The next set of calculations involved determining how big the container needed to be to house that minimum amount of water. Estimates of the general measurements of the container were made to determine what the ideal size would be to ensure that the container sits sturdily and can easily be picked up to be moved around a home. The measurements were then altered to house the minimum amount of water needed. One key formula used was the volume for a cylinder. That resulted in cubic inches. A cubic inches to ounces online calculator was used to determine the number of ounces of that container. That amount was then converted into gallons (see Figure 13).

 

That same amount of height for the filtered water storage area is needed in the top reservoir to store the polluted water. So that height was doubled.
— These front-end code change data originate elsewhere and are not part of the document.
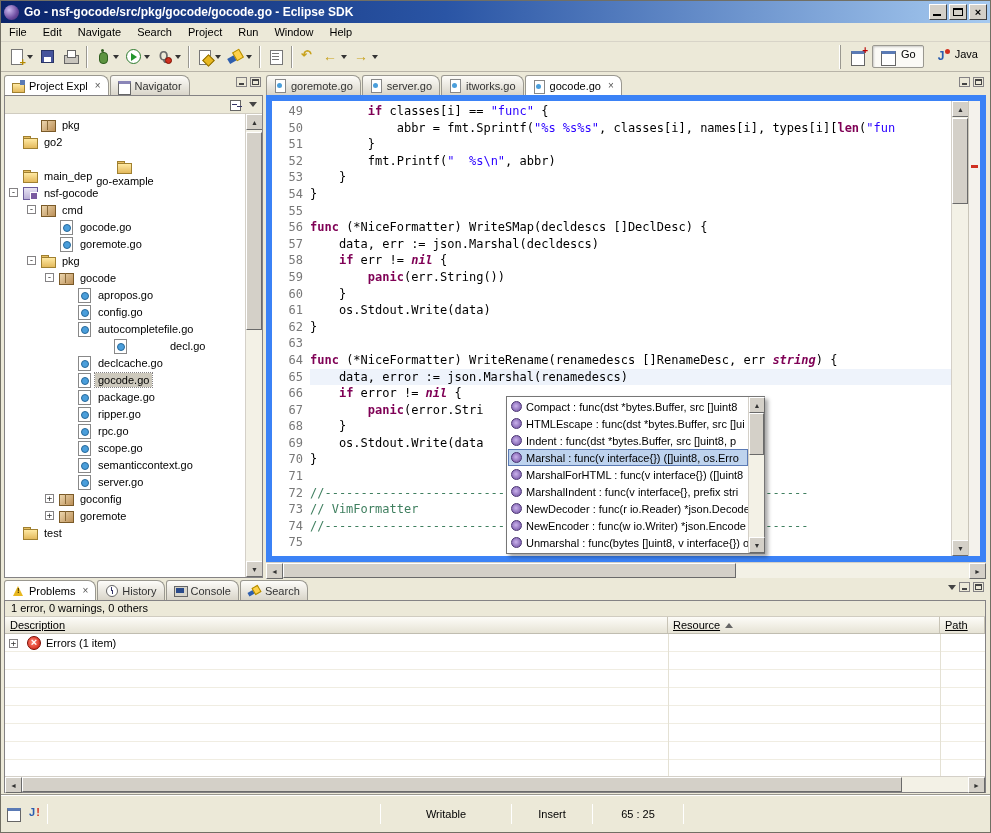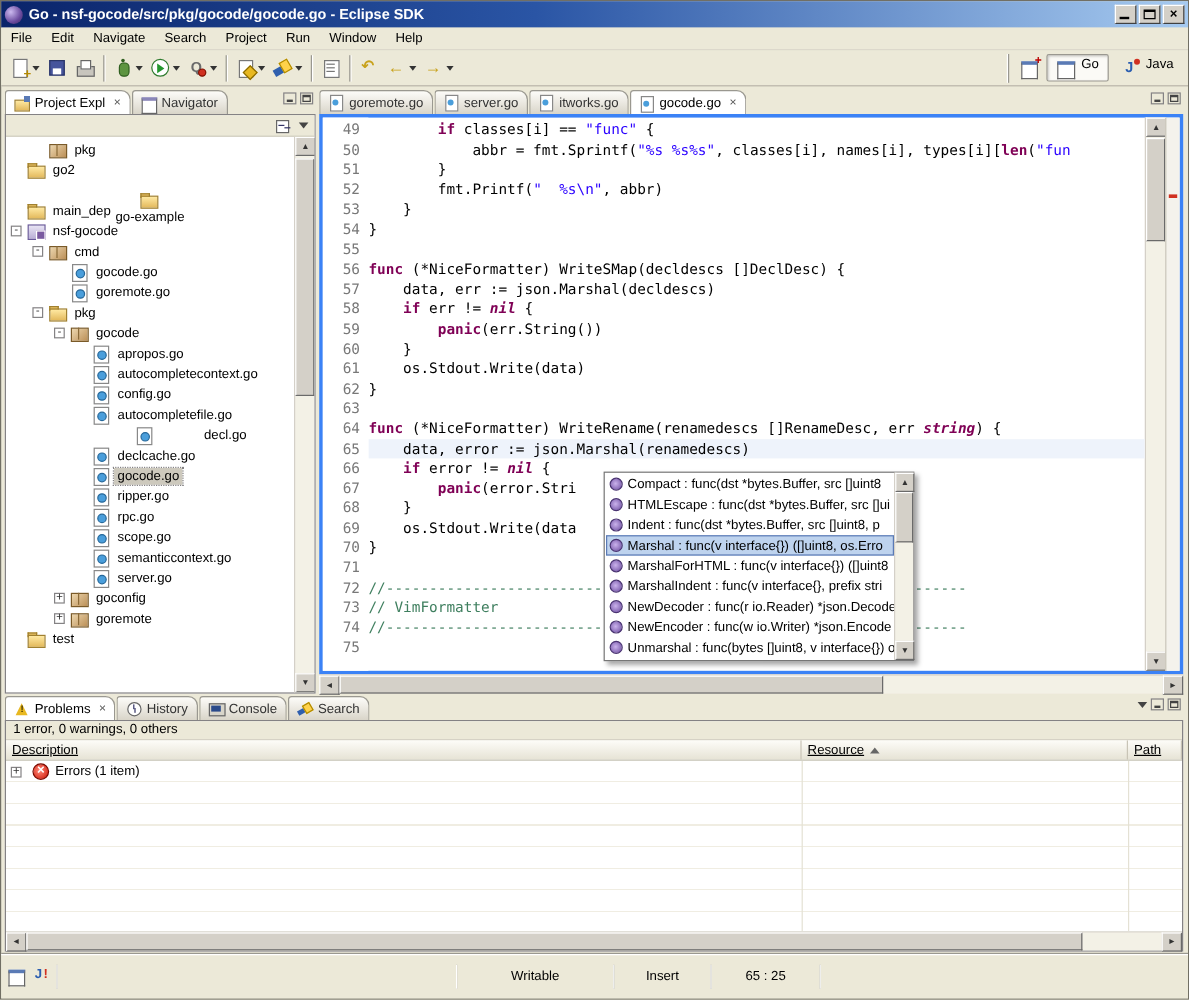--- a/index.html
+++ b/index.html
@@ -116,7 +116,7 @@
   .etab-ico{width:13px;height:13px;position:relative;flex:none;}
   .etab-ico::before{content:"";position:absolute;left:1px;top:0;width:9px;height:12px;background:#fff;border:1px solid #888;}
   .etab-ico::after{content:"";position:absolute;left:3px;top:4px;width:5px;height:5px;border-radius:50%;background:#4a9edb;}
-  .ebody{position:absolute;top:21px;left:0;right:0;bottom:16px;border:3px solid #3b82f6;background:#fff;display:flex;position:absolute;}
+  .ebody{position:absolute;top:21px;left:0;right:0;bottom:16px;border:6px solid #3b82f6;background:#fff;display:flex;position:absolute;}
   .gutter{width:38px;flex:none;text-align:right;padding:2px 7px 0 0;color:#787878;font:12px/16.6px "DejaVu Sans Mono",monospace;background:#fff;}
   .codecol{flex:1;position:relative;overflow:hidden;padding-top:2px;font:12px/16.6px "DejaVu Sans Mono",monospace;white-space:pre;}
   .cline{height:16.6px;}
The person with the filtration materials then shared the amount of space needed for those materials and that was added (see Figure 14).

 

Conclusion

In conclusion, different design, engineering, and manufacturing aspects are applied to this project. The water filtration project incorporates biochemical, industrial, and structural engineering. The project also incorporates mass production and the craft system for developing the system. The overall design of the water filtration system incorporates two polypropylene cylindrical containers. A smaller one, which contains the necessary filtration materials, rests on a rectangular supporting structure composed of one inch PVC pipe. Water is poured into the top, into the polluted water reservoir where the liquid rests until the polluted water is filtered through the pebbles, sand, and activated charcoal within the filtration materials container. The now clean and filtered water exits the filtration materials container through small holes in the bottom of that container and enters a clean water storage area. This is where the purified, drinkable water is stored until it exits through a spout for consumption.

            

  Significant technology in this product design includes mainly the abundance of materials used to construct the system, such as the polypropylene tanks, polypropylene spigot, PVC pipe, and filtering materials (pebbles, sand, activated charcoal). Science addressed in the product design incorporates aspects from other previous water filtration innovations and how those products filter water. Mathematical calculations were also used in determining the overall size of the container, which ended up being 25” in height and 14” in diameter. Once final construction is complete, the water filtration system will hopefully successfully filter out all harmful substances in order to produce clean, drinkable water.